# Rust and fastener replacement for Diston hand saws



## groland (Jan 21, 2009)

Hi,

I have a couple of real nice Diston handsaws, one crosscut, one rip, that I bought 35 or so years ago. I have neglected them shamefully and now they are rusty. One is quite badly rusted. I would like to remove the rust and restore them to usable condition if I can.

I have some Naval Jelly I could use but I am wondering if there are better alternatives now?

Also, is there anywhere where I can get replacement screw-bolts for fastening the wooden handles back on? I am missing a part or two there.

Thanks,

George


----------



## swirt (Apr 6, 2010)

This is the best method
http://www.vintagesaws.com/library/saw_clean/saw_clean.html
If I am doing the cleaning inside. I opt for WD-40 instead of mineral spirits.
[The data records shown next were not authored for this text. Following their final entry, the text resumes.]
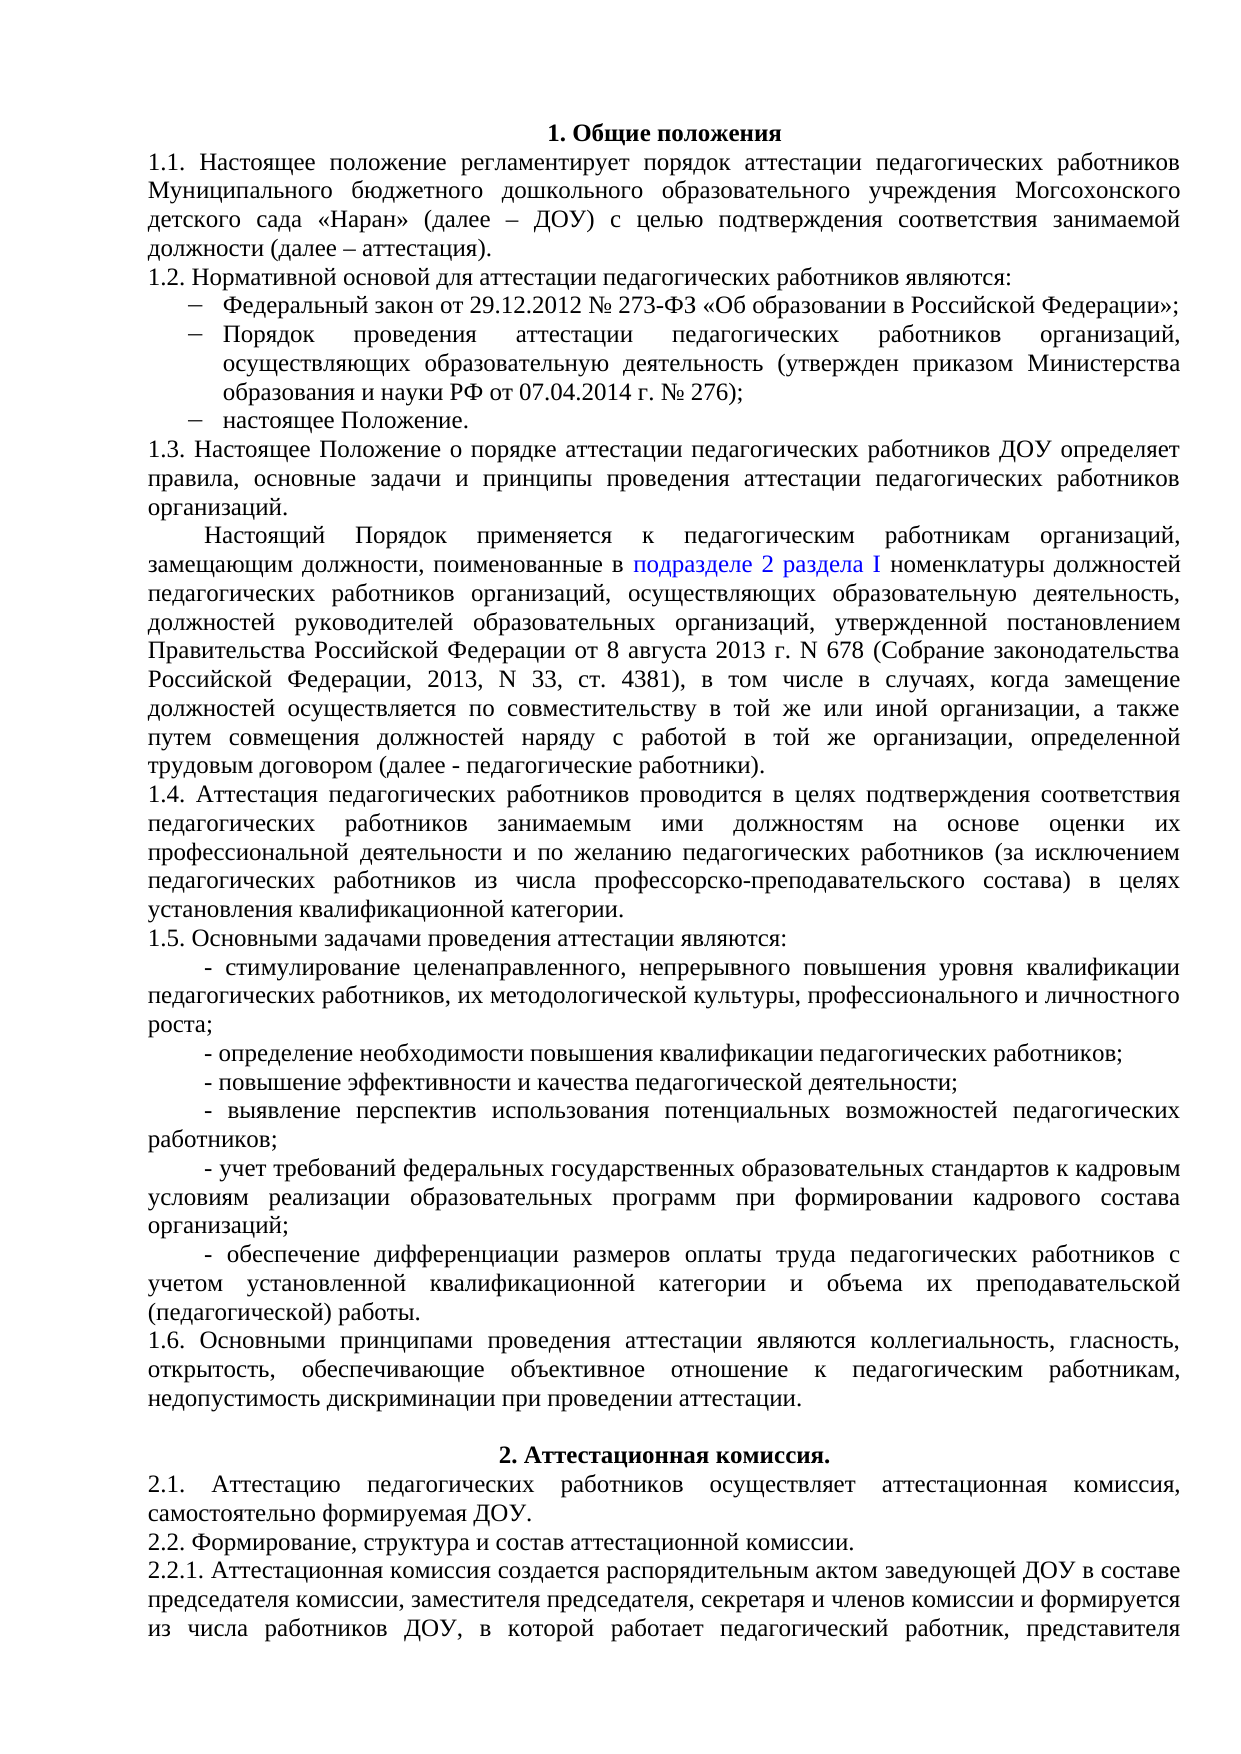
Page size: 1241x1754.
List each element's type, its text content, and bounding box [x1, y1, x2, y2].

text 1.4. Аттестация педагогических работников проводится в целях подтверждения соответствия педагогических работников занимаемым ими должностям на основе оценки их профессиональной деятельности и по желанию педагогических работников (за исключением педагогических работников из числа профессорско-преподавательского состава) в целях установления квалификационной категории. [148, 779, 1181, 923]
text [148, 1556, 1181, 1642]
text 2.1. Аттестацию педагогических работников осуществляет аттестационная комиссия, самостоятельно формируемая ДОУ. [148, 1469, 1181, 1527]
text - стимулирование целенаправленного, непрерывного повышения уровня квалификации педагогических работников, их методологической культуры, профессионального и личностного роста; [148, 952, 1181, 1038]
text 1.2. Нормативной основой для аттестации педагогических работников являются: [148, 262, 1181, 291]
text 1.3. Настоящее Положение о порядке аттестации педагогических работников ДОУ определяет правила, основные задачи и принципы проведения аттестации педагогических работников организаций. [148, 434, 1181, 521]
text - повышение эффективности и качества педагогической деятельности; [148, 1067, 1181, 1096]
text - выявление перспектив использования потенциальных возможностей педагогических работников; [148, 1096, 1181, 1153]
list настоящее Положение. [185, 406, 1181, 434]
text 1.5. Основными задачами проведения аттестации являются: [148, 923, 1181, 952]
text - обеспечение дифференциации размеров оплаты труда педагогических работников с учетом установленной квалификационной категории и объема их преподавательской (педагогической) работы. [148, 1239, 1181, 1326]
text Настоящий Порядок применяется к педагогическим работникам организаций, замещающим должности, поименованные в подразделе 2 раздела I номенклатуры должностей педагогических работников организаций, осуществляющих образовательную деятельность, должностей руководителей образовательных организаций, утвержденной постановлением Правительства Российской Федерации от 8 августа . N 678 (Собрание законодательства Российской Федерации, 2013, N 33, ст. 4381), в том числе в случаях, когда замещение должностей осуществляется по совместительству в той же или иной организации, а также путем совмещения должностей наряду с работой в той же организации, определенной трудовым договором (далее - педагогические работники). [148, 521, 1181, 779]
list Порядок проведения аттестации педагогических работников организаций, осуществляющих образовательную деятельность (утвержден приказом Министерства образования и науки РФ от 07.04.2014 г. № 276); [185, 319, 1181, 406]
text - определение необходимости повышения квалификации педагогических работников; [148, 1038, 1181, 1067]
text 2. Аттестационная комиссия. [148, 1441, 1181, 1469]
text 1. Общие положения [148, 118, 1181, 147]
text 2.2. Формирование, структура и состав аттестационной комиссии. [148, 1527, 1181, 1556]
text 1.6. Основными принципами проведения аттестации являются коллегиальность, гласность, открытость, обеспечивающие объективное отношение к педагогическим работникам, недопустимость дискриминации при проведении аттестации. [148, 1326, 1181, 1412]
list Федеральный закон от 29.12.2012 № 273-ФЗ «Об образовании в Российской Федерации»; [185, 291, 1181, 319]
text 1.1. Настоящее положение регламентирует порядок аттестации педагогических работников Муниципального бюджетного дошкольного образовательного учреждения Могсохонского детского сада «Наран» (далее – ДОУ) с целью подтверждения соответствия занимаемой должности (далее – аттестация). [148, 147, 1181, 262]
text - учет требований федеральных государственных образовательных стандартов к кадровым условиям реализации образовательных программ при формировании кадрового состава организаций; [148, 1153, 1181, 1239]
I would use the scraping method to get a lot of the heavy scaling off. And after a few treatments like that, if there were still a lot of rust, I might use a rust remover. I would opt for evaporust rather than naval jelly. Less corrosive and safer for the user. Though often no remover is needed.
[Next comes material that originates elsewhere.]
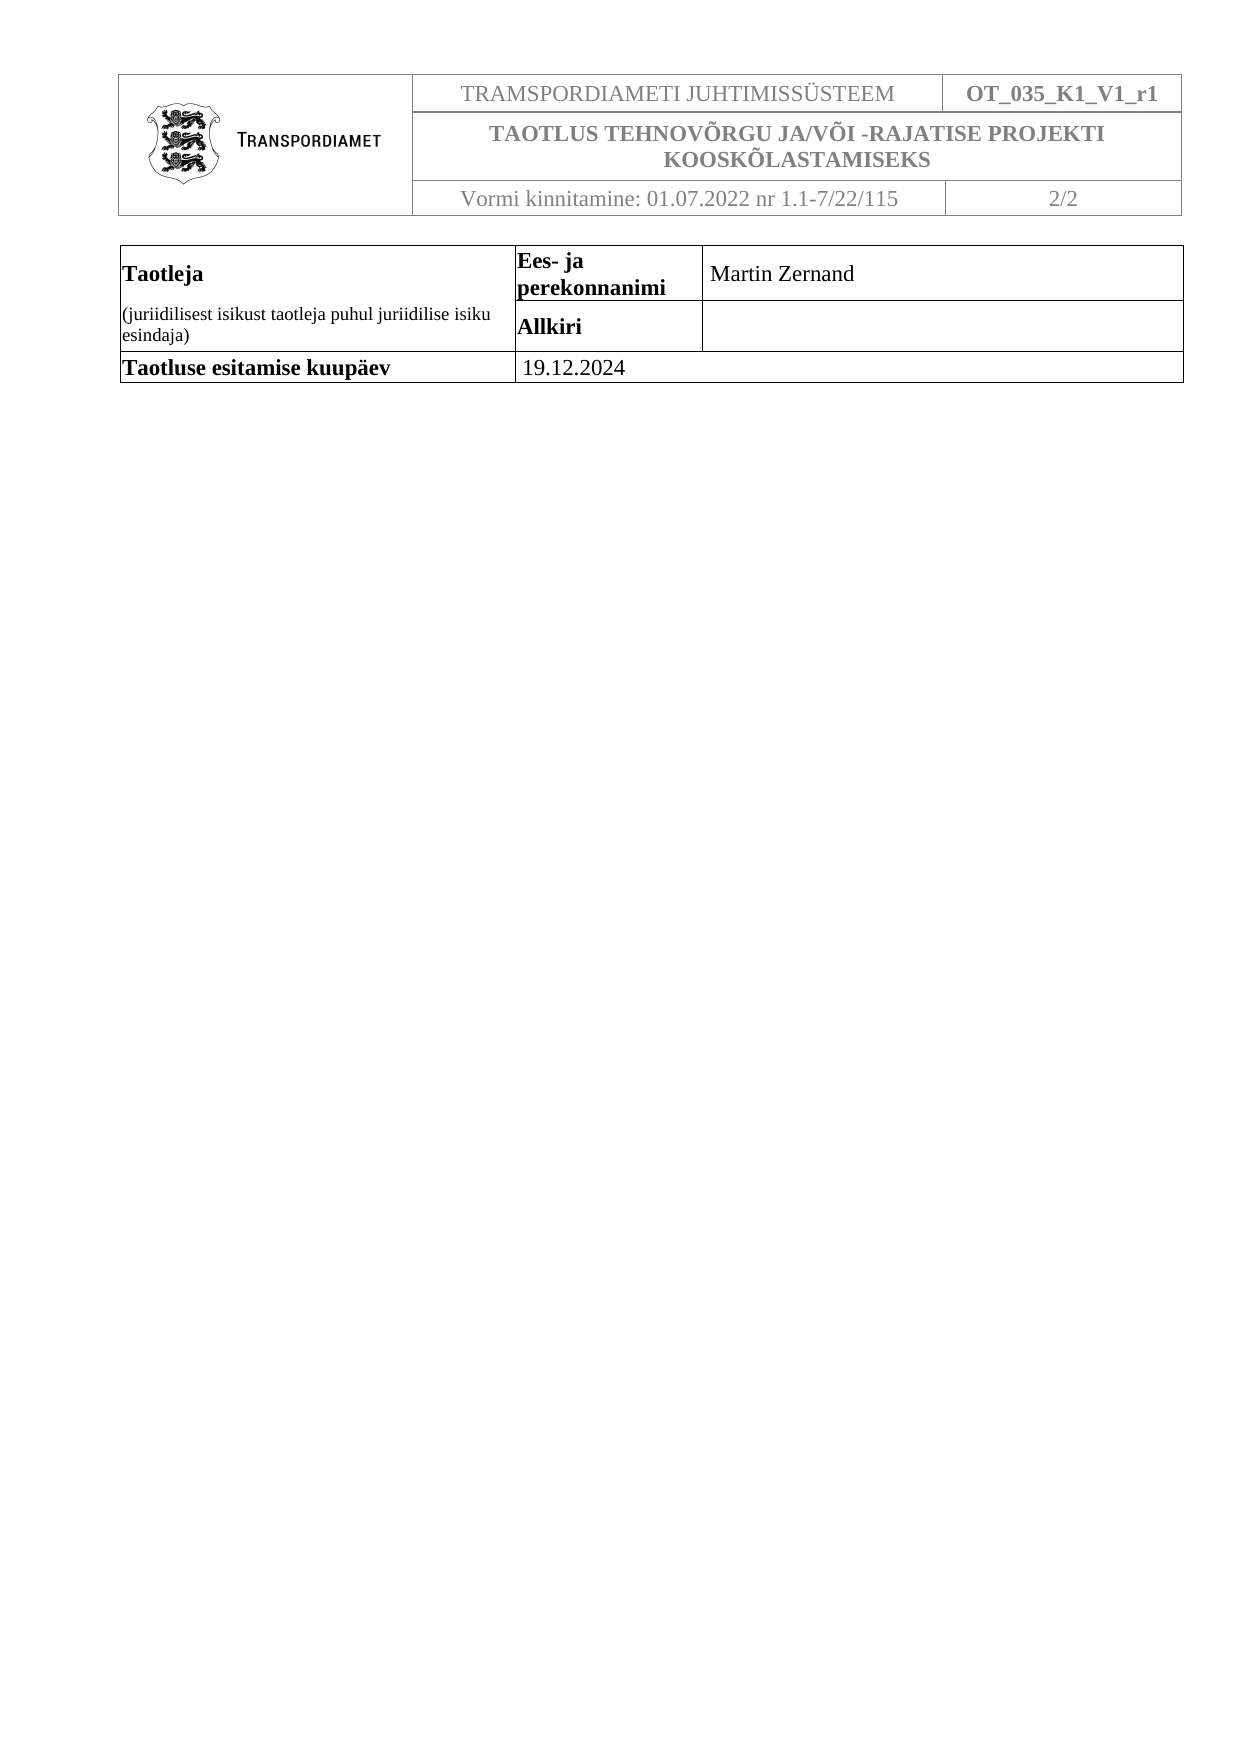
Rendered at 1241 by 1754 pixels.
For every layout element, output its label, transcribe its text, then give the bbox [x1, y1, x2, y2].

If you are worried about preserving the etch (if any remains).... avoid any rust remover. Also make sure your sanding efforts are using a sanding block under the sandpaper to keep the sanding flat. Otherwise the sandpaper rides into the etch and abrades that too.


----------



## swirt (Apr 6, 2010)

The only source I have found for saw nuts (chicago bolts, barrel bolts or sex bolts) of the right size are other old Disston saws that are in worse condition.
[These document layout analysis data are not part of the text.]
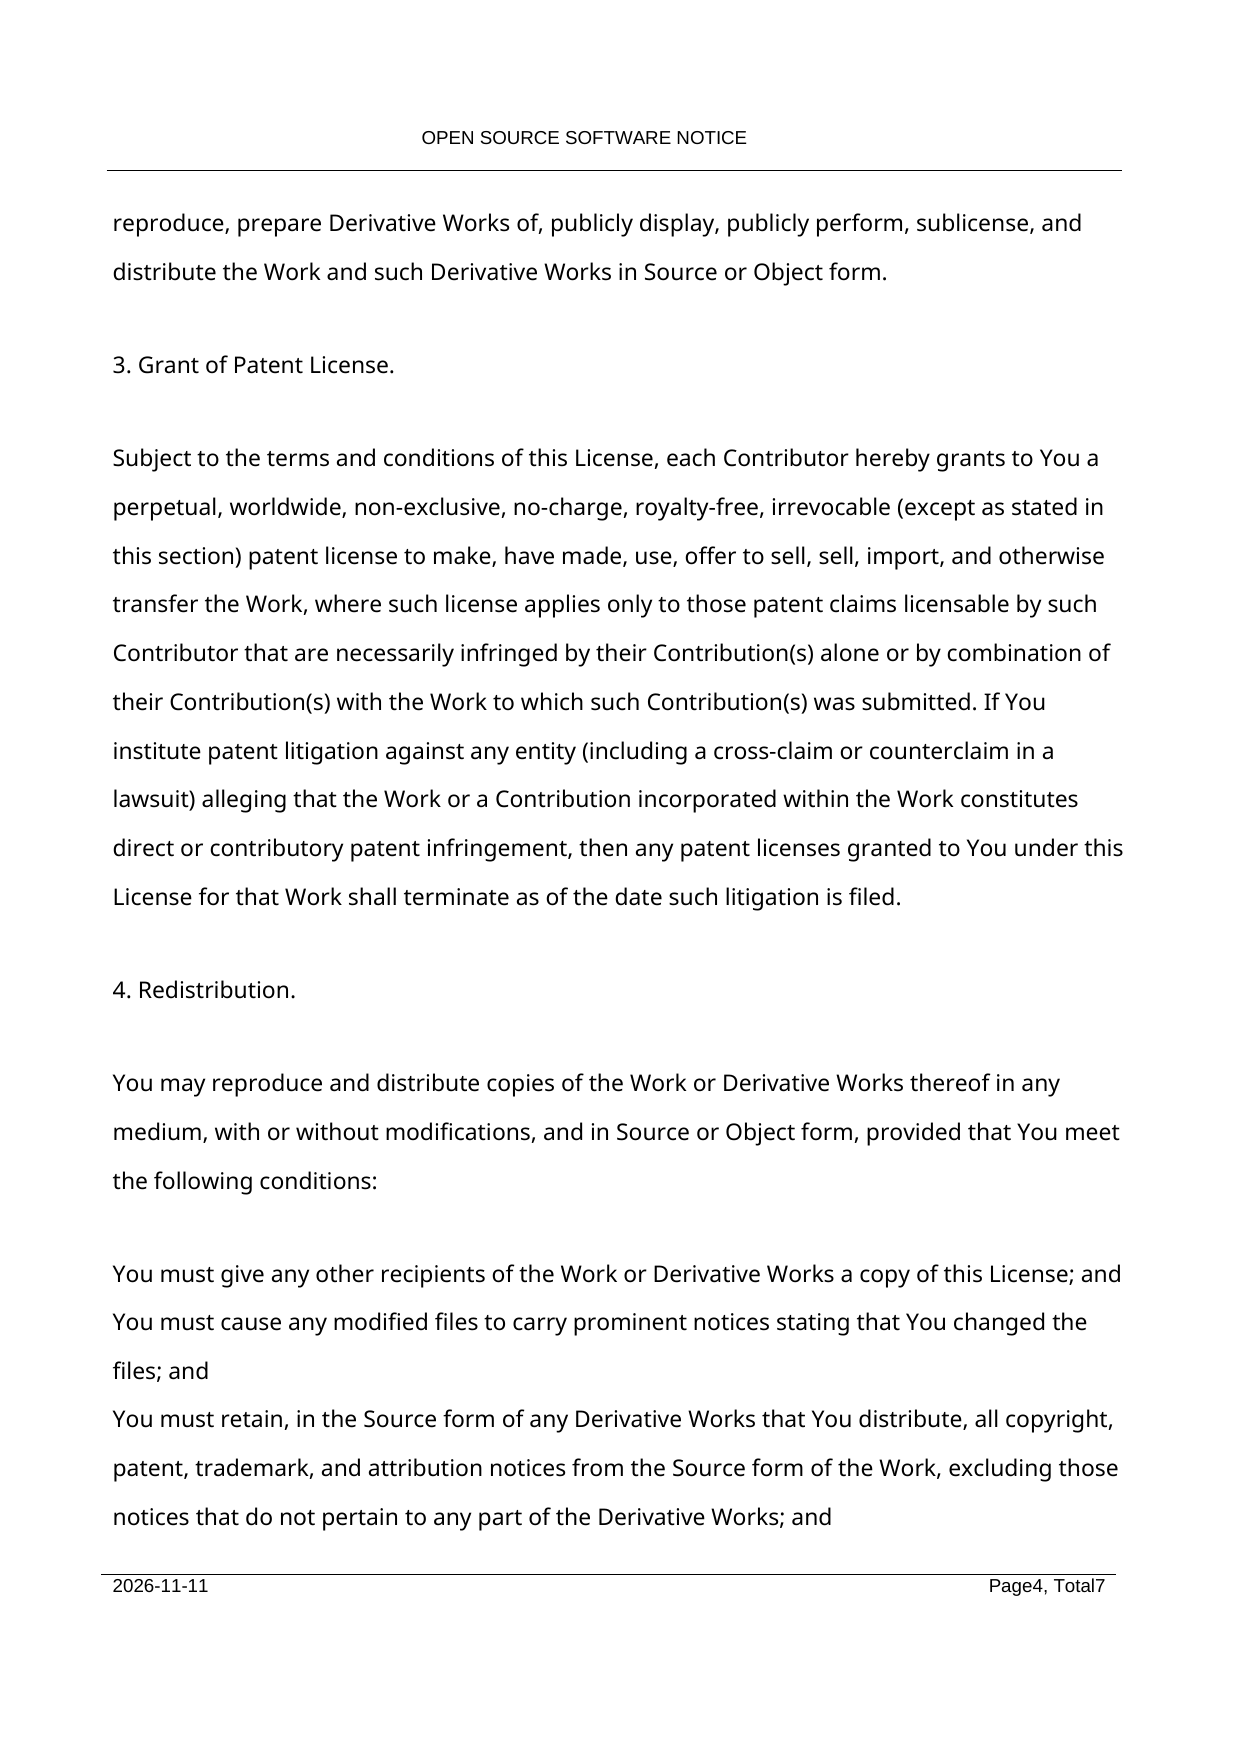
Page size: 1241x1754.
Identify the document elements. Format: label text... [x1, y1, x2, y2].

text Subject to the terms and conditions of this License, each Contributor hereby grants to You a perpetual, worldwide, non-exclusive, no-charge, royalty-free, irrevocable (except as stated in this section) patent license to make, have made, use, offer to sell, sell, import, and otherwise transfer the Work, where such license applies only to those patent claims licensable by such Contributor that are necessarily infringed by their Contribution(s) alone or by combination of their Contribution(s) with the Work to which such Contribution(s) was submitted. If You institute patent litigation against any entity (including a cross-claim or counterclaim in a lawsuit) alleging that the Work or a Contribution incorporated within the Work constitutes direct or contributory patent infringement, then any patent licenses granted to You under this License for that Work shall terminate as of the date such litigation is filed. [112, 442, 1128, 913]
text You must cause any modified files to carry prominent notices stating that You changed the files; and [112, 1306, 1128, 1387]
text 3. Grant of Patent License. [112, 348, 1128, 381]
text 4. Redistribution. [112, 973, 1128, 1006]
text You may reproduce and distribute copies of the Work or Derivative Works thereof in any medium, with or without modifications, and in Source or Object form, provided that You meet the following conditions: [112, 1067, 1128, 1197]
text You must retain, in the Source form of any Derivative Works that You distribute, all copyright, patent, trademark, and attribution notices from the Source form of the Work, excluding those notices that do not pertain to any part of the Derivative Works; and [112, 1402, 1128, 1532]
text You must give any other recipients of the Work or Derivative Works a copy of this License; and [112, 1257, 1128, 1290]
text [112, 206, 1128, 288]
Though this place (bottom of the page) sells them in Germany so they must be available some place
http://www.fine-tools.com/fuchs.htm


----------



## groland (Jan 21, 2009)

Wow! Thanks guys. This is dynamite information!

George


----------



## swirt (Apr 6, 2010)

Here is a source for sex nuts. You'd have to measure yours to see if you can get a close match
http://www1.mscdirect.com/CGI/N2DRVSH?PACACHE=000000154683203
or you can try ebay for actual disston saw nuts
http://shop.ebay.com/?_from=R40&_trksid=p3907.m570.l1313&_nkw=saw+nuts&_sacat=See-All-Categories


----------